» What is being asked
Copy each line in the data that includes the word "Total".

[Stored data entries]
○ ○ ○ ○ ○

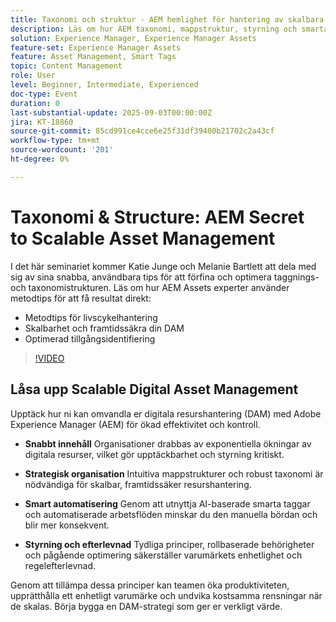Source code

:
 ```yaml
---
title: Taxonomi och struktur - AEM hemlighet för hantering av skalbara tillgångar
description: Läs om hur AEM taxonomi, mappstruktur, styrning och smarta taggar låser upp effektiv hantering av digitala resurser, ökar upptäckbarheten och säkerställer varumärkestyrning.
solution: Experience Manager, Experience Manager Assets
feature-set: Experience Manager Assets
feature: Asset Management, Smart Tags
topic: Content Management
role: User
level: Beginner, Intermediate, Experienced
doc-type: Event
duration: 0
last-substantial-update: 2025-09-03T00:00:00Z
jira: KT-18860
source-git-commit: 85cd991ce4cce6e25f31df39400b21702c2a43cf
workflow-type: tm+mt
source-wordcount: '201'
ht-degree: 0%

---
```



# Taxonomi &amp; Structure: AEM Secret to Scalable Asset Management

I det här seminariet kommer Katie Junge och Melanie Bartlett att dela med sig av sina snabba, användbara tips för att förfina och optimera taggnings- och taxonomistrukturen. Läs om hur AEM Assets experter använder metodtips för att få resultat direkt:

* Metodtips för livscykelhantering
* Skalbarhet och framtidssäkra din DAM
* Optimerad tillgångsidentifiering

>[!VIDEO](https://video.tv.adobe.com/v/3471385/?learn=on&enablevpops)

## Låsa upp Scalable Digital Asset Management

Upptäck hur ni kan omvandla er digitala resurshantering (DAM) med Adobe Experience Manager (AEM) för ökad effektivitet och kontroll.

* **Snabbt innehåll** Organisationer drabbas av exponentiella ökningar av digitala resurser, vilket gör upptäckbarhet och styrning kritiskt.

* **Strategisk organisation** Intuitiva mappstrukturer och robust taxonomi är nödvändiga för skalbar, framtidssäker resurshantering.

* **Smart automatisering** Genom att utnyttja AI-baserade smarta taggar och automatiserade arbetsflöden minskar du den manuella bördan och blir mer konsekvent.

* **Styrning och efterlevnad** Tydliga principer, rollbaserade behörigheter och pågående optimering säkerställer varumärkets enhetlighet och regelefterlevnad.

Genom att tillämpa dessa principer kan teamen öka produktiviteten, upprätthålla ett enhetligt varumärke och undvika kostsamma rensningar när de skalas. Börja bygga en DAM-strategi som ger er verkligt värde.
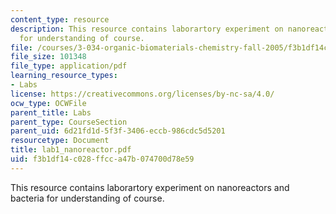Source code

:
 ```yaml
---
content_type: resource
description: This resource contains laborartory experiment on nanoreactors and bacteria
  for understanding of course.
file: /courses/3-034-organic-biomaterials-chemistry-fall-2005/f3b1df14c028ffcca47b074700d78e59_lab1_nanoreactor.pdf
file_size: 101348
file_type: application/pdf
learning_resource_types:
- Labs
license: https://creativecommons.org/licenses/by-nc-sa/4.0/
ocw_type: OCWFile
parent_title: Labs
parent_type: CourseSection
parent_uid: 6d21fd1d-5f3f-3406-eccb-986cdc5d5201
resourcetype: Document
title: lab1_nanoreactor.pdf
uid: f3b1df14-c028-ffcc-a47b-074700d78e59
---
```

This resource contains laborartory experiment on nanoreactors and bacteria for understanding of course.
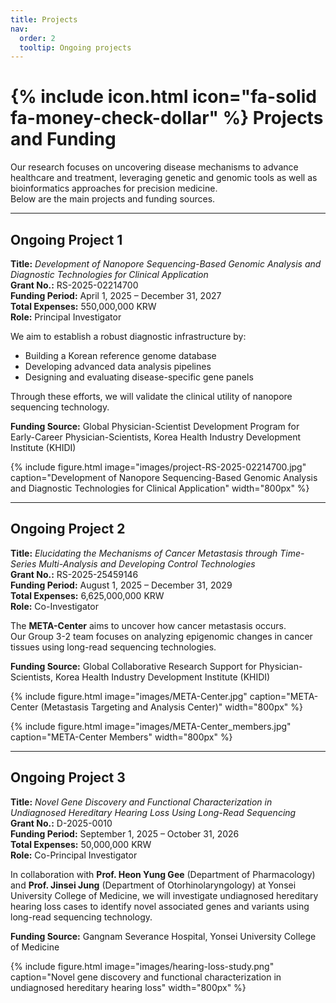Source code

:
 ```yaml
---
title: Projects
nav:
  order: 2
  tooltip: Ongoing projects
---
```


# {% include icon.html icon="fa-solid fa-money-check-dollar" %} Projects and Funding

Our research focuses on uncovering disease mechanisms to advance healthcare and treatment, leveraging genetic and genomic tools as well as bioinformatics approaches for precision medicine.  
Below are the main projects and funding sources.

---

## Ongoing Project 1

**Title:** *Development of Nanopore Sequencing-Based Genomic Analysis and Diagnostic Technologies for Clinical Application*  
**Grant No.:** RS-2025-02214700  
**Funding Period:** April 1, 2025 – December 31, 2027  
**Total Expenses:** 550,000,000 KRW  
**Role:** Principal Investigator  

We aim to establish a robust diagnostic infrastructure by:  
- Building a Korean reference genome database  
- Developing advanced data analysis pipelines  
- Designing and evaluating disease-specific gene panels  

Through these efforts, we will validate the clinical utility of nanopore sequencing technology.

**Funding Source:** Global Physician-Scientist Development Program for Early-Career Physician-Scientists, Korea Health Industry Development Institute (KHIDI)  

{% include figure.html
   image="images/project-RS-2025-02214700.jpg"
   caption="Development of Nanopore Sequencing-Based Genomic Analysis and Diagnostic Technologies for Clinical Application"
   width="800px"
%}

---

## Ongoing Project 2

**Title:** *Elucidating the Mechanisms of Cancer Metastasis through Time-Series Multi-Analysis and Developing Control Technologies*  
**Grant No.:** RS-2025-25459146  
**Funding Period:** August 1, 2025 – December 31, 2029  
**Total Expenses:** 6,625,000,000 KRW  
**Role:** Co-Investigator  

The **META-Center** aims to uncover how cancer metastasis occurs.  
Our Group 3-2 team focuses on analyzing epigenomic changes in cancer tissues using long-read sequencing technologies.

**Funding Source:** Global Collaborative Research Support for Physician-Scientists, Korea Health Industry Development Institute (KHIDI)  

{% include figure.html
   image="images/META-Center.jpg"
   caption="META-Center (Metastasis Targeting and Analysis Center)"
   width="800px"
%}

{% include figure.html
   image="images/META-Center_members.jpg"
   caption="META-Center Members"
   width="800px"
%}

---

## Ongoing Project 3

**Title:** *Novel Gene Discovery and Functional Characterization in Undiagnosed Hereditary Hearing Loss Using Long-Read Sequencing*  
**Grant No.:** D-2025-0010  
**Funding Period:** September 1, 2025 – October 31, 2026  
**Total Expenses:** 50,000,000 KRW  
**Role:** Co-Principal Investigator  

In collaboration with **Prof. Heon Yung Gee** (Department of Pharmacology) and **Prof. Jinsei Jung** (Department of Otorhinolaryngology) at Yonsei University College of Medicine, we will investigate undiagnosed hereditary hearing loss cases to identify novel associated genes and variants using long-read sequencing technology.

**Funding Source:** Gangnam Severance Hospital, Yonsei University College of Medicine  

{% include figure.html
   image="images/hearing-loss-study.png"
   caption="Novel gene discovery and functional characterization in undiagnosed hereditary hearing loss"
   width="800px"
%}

○ ○ ○ ○ ○

» Solution to this problem
**Total Expenses:** 550,000,000 KRW  
**Total Expenses:** 6,625,000,000 KRW  
**Total Expenses:** 50,000,000 KRW  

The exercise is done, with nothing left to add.